-- GIVEN DATA follows --

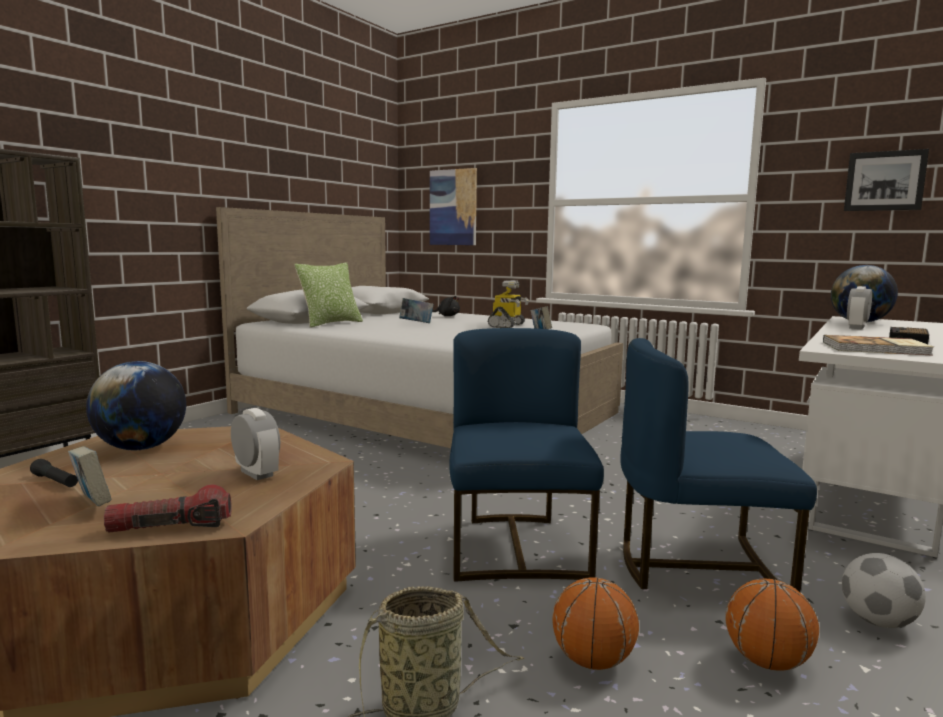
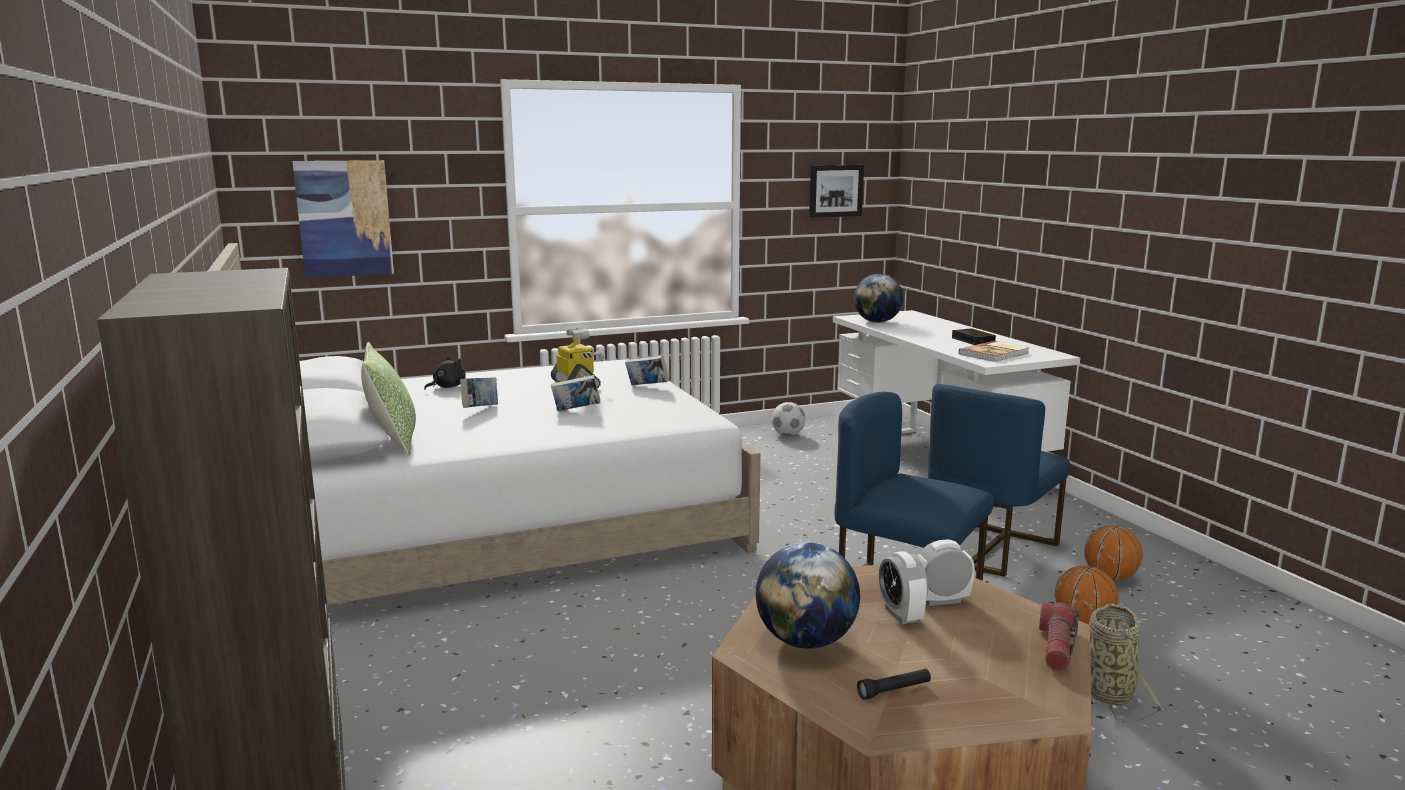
camera: 55 degrees left, 5 degrees up
(92, 505) = (981, 675): book -> book (576, 410)
(856, 327) = (902, 330): alarm clock -> alarm clock (901, 614)
(878, 622) = (1086, 533): football -> football (788, 435)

-- GIVEN DATA concluded --

• _WHAT TO WORK ON_:
Copy every line of the listing above exactly. Leave each picture out.

• _RESULT OF THE EXERCISE_:
camera: 55 degrees left, 5 degrees up
(92, 505) = (981, 675): book -> book (576, 410)
(856, 327) = (902, 330): alarm clock -> alarm clock (901, 614)
(878, 622) = (1086, 533): football -> football (788, 435)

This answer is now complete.